## [DIRECTIVE]
Reproduce the listing below with each occurrence of "6 de agosto de 2026" changed to "7 de agosto de 2026" and all other text left unchanged. Omit the pictures from the result.

## [MATERIAL SUPPLIED]
>>>>>

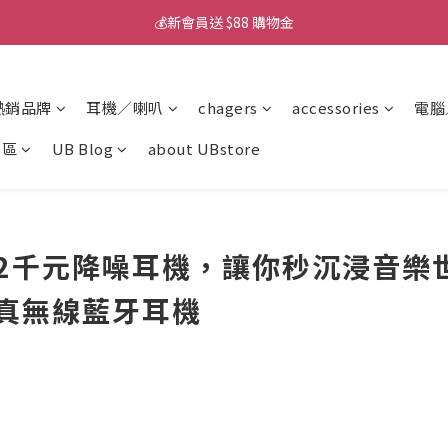
💰新會員送 $88 購物金
💰新會員送 $88 購物金
📱iPhone 17 充電挑選懶人包
熱銷品牌
耳機／喇叭
chagers
accessories
電腦
💰新會員送 $88 購物金
專區
UB Blog
about UBstore
強2千元降噪耳機，讓你秒沉浸音樂
NC 真無線藍牙耳機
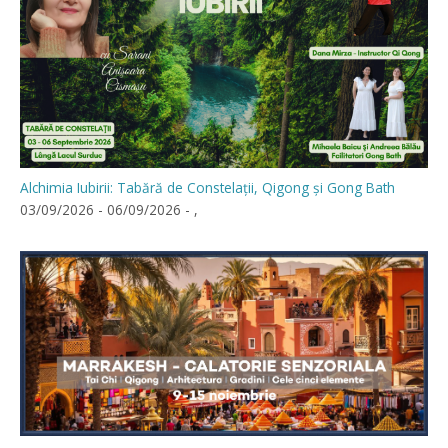
Alchimia Iubirii: Tabără de Constelații, Qigong și Gong Bath
03/09/2026 - 06/09/2026 - ,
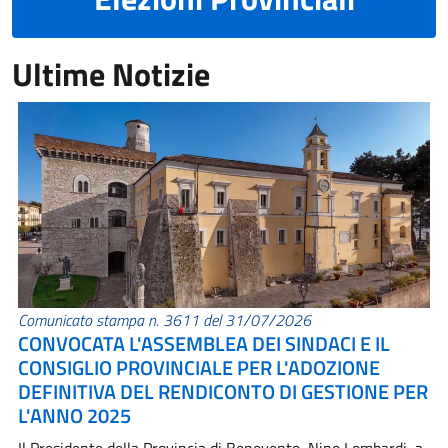
Ultime Notizie
Comunicato stampa n. 3611 del 31/07/2026
CONVOCATA L'ASSEMBLEA DEI SINDACI E IL
CONSIGLIO PROVINCIALE PER L'ADOZIONE
DEFINITIVA DEL RENDICONTO DI GESTIONE PER
L'ANNO 2025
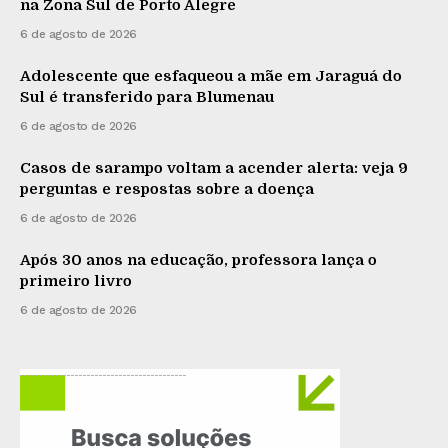
na Zona Sul de Porto Alegre
6 de agosto de 2026
Adolescente que esfaqueou a mãe em Jaraguá do
Sul é transferido para Blumenau
6 de agosto de 2026
Casos de sarampo voltam a acender alerta: veja 9
perguntas e respostas sobre a doença
6 de agosto de 2026
Após 30 anos na educação, professora lança o
primeiro livro
6 de agosto de 2026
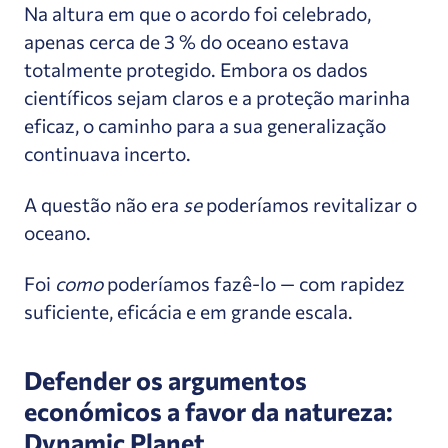
Na altura em que o acordo foi celebrado,
apenas cerca de 3 % do oceano estava
totalmente protegido. Embora os dados
científicos sejam claros e a proteção marinha
eficaz, o caminho para a sua generalização
continuava incerto.
A questão não era
se
poderíamos revitalizar o
oceano.
Foi
como
poderíamos fazê-lo — com rapidez
suficiente, eficácia e em grande escala.
Defender os argumentos
económicos a favor da natureza:
Dynamic Planet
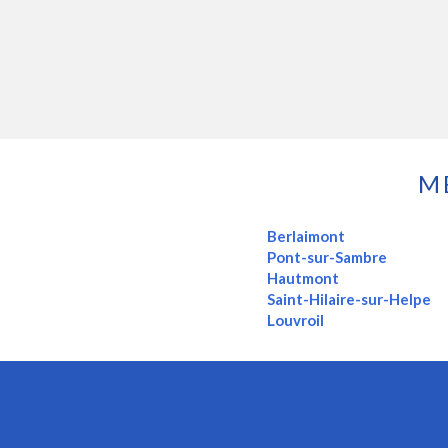
M
Berlaimont
Pont-sur-Sambre
Hautmont
Saint-Hilaire-sur-Helpe
Louvroil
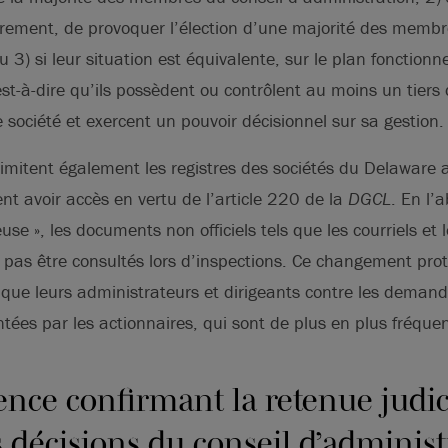
trement, de provoquer l’élection d’une majorité des membr
 3) si leur situation est équivalente, sur le plan fonctionne
’est-à-dire qu’ils possèdent ou contrôlent au moins un tiers
e société et exercent un pouvoir décisionnel sur sa gestion.
limitent également les registres des sociétés du Delaware 
nt avoir accès en vertu de l’article 220 de la
DGCL
. En l’
use », les documents non officiels tels que les courriels et
 pas être consultés lors d’inspections. Ce changement prot
que leurs administrateurs et dirigeants contre les demand
tées par les actionnaires, qui sont de plus en plus fréque
nce confirmant la retenue judic
s décisions du conseil d’administ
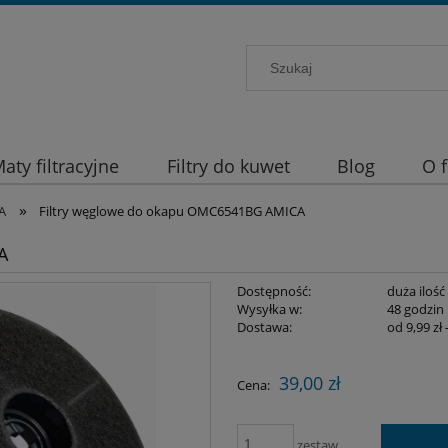
aty filtracyjne
Filtry do kuwet
Blog
O 
»
A
Filtry węglowe do okapu OMC6541BG AMICA
A
Dostępność:
duża ilość
Wysyłka w:
48 godzin
Dostawa:
od 9,99 zł
Cena nie zawier
39,00 zł
Cena:
płatności
zestaw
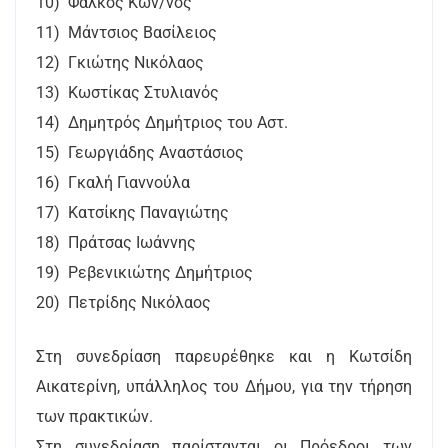
10) Φάλκος Κων/νος
11) Μάντσιος Βασίλειος
12) Γκιώτης Νικόλαος
13) Κωστίκας Στυλιανός
14) Δημητρός Δημήτριος του Αστ.
15) Γεωργιάδης Αναστάσιος
16) Γκαλή Γιαννούλα
17) Κατσίκης Παναγιώτης
18) Πράτσας Ιωάννης
19) Ρεβενικιώτης Δημήτριος
20) Πετρίδης Νικόλαος
Στη συνεδρίαση παρευρέθηκε και η Κωτσίδη
Αικατερίνη, υπάλληλος του Δήμου, για την τήρηση
των πρακτικών.
Στη συνεδρίαση παρίστανται οι Πρόεδροι των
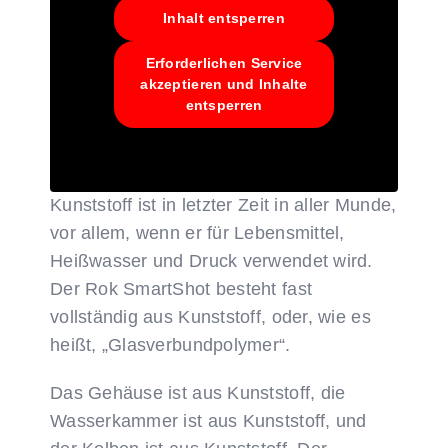
Inhalt entsperren
Erforderlichen Service
akzeptieren und Inhalte
entsperren
Was ist mit dem Plastik?
Kunststoff ist in letzter Zeit in aller Munde,
vor allem, wenn er für Lebensmittel,
Heißwasser und Druck verwendet wird.
Der Rok SmartShot besteht fast
vollständig aus Kunststoff, oder, wie es
heißt, „Glasverbundpolymer“.
Das Gehäuse ist aus Kunststoff, die
Wasserkammer ist aus Kunststoff, und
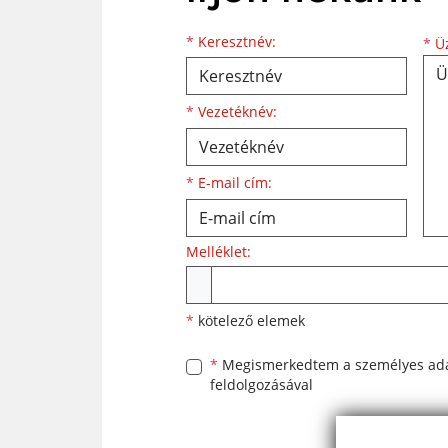
*
Keresztnév:
*
Üz
*
Vezetéknév:
*
E-mail cím:
Melléklet:
*
kötelező elemek
*
Megismerkedtem a
személyes ad
feldolgozásával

<<<<<

## [REPLY TO THE EXERCISE]
💰新會員送 $88 購物金
💰新會員送 $88 購物金
📱iPhone 17 充電挑選懶人包
熱銷品牌
耳機／喇叭
chagers
accessories
電腦
💰新會員送 $88 購物金
專區
UB Blog
about UBstore
強2千元降噪耳機，讓你秒沉浸音樂
NC 真無線藍牙耳機
Alchimia Iubirii: Tabără de Constelații, Qigong și Gong Bath
03/09/2026 - 06/09/2026 - ,
Ultime Notizie
Comunicato stampa n. 3611 del 31/07/2026
CONVOCATA L'ASSEMBLEA DEI SINDACI E IL
CONSIGLIO PROVINCIALE PER L'ADOZIONE
DEFINITIVA DEL RENDICONTO DI GESTIONE PER
L'ANNO 2025
na Zona Sul de Porto Alegre
7 de agosto de 2026
Adolescente que esfaqueou a mãe em Jaraguá do
Sul é transferido para Blumenau
7 de agosto de 2026
Casos de sarampo voltam a acender alerta: veja 9
perguntas e respostas sobre a doença
7 de agosto de 2026
Após 30 anos na educação, professora lança o
primeiro livro
7 de agosto de 2026
Na altura em que o acordo foi celebrado,
apenas cerca de 3 % do oceano estava
totalmente protegido. Embora os dados
científicos sejam claros e a proteção marinha
eficaz, o caminho para a sua generalização
continuava incerto.
A questão não era
se
poderíamos revitalizar o
oceano.
Foi
como
poderíamos fazê-lo — com rapidez
suficiente, eficácia e em grande escala.
Defender os argumentos
económicos a favor da natureza:
Dynamic Planet
M
Berlaimont
Pont-sur-Sambre
Hautmont
Saint-Hilaire-sur-Helpe
Louvroil
trement, de provoquer l’élection d’une majorité des membr
 3) si leur situation est équivalente, sur le plan fonctionne
’est-à-dire qu’ils possèdent ou contrôlent au moins un tiers
e société et exercent un pouvoir décisionnel sur sa gestion.
limitent également les registres des sociétés du Delaware 
nt avoir accès en vertu de l’article 220 de la
DGCL
. En l’
use », les documents non officiels tels que les courriels et
 pas être consultés lors d’inspections. Ce changement prot
que leurs administrateurs et dirigeants contre les demand
tées par les actionnaires, qui sont de plus en plus fréque
nce confirmant la retenue judic
s décisions du conseil d’administ
aty filtracyjne
Filtry do kuwet
Blog
O 
»
A
Filtry węglowe do okapu OMC6541BG AMICA
A
Dostępność:
duża ilość
Wysyłka w:
48 godzin
Dostawa:
od 9,99 zł
Cena nie zawier
39,00 zł
Cena:
płatności
zestaw
10) Φάλκος Κων/νος
11) Μάντσιος Βασίλειος
12) Γκιώτης Νικόλαος
13) Κωστίκας Στυλιανός
14) Δημητρός Δημήτριος του Αστ.
15) Γεωργιάδης Αναστάσιος
16) Γκαλή Γιαννούλα
17) Κατσίκης Παναγιώτης
18) Πράτσας Ιωάννης
19) Ρεβενικιώτης Δημήτριος
20) Πετρίδης Νικόλαος
Στη συνεδρίαση παρευρέθηκε και η Κωτσίδη
Αικατερίνη, υπάλληλος του Δήμου, για την τήρηση
των πρακτικών.
Στη συνεδρίαση παρίστανται οι Πρόεδροι των
Inhalt entsperren
Erforderlichen Service
akzeptieren und Inhalte
entsperren
Was ist mit dem Plastik?
Kunststoff ist in letzter Zeit in aller Munde,
vor allem, wenn er für Lebensmittel,
Heißwasser und Druck verwendet wird.
Der Rok SmartShot besteht fast
vollständig aus Kunststoff, oder, wie es
heißt, „Glasverbundpolymer“.
Das Gehäuse ist aus Kunststoff, die
Wasserkammer ist aus Kunststoff, und
*
Keresztnév:
*
Üz
*
Vezetéknév:
*
E-mail cím:
Melléklet:
*
kötelező elemek
*
Megismerkedtem a
személyes ad
feldolgozásával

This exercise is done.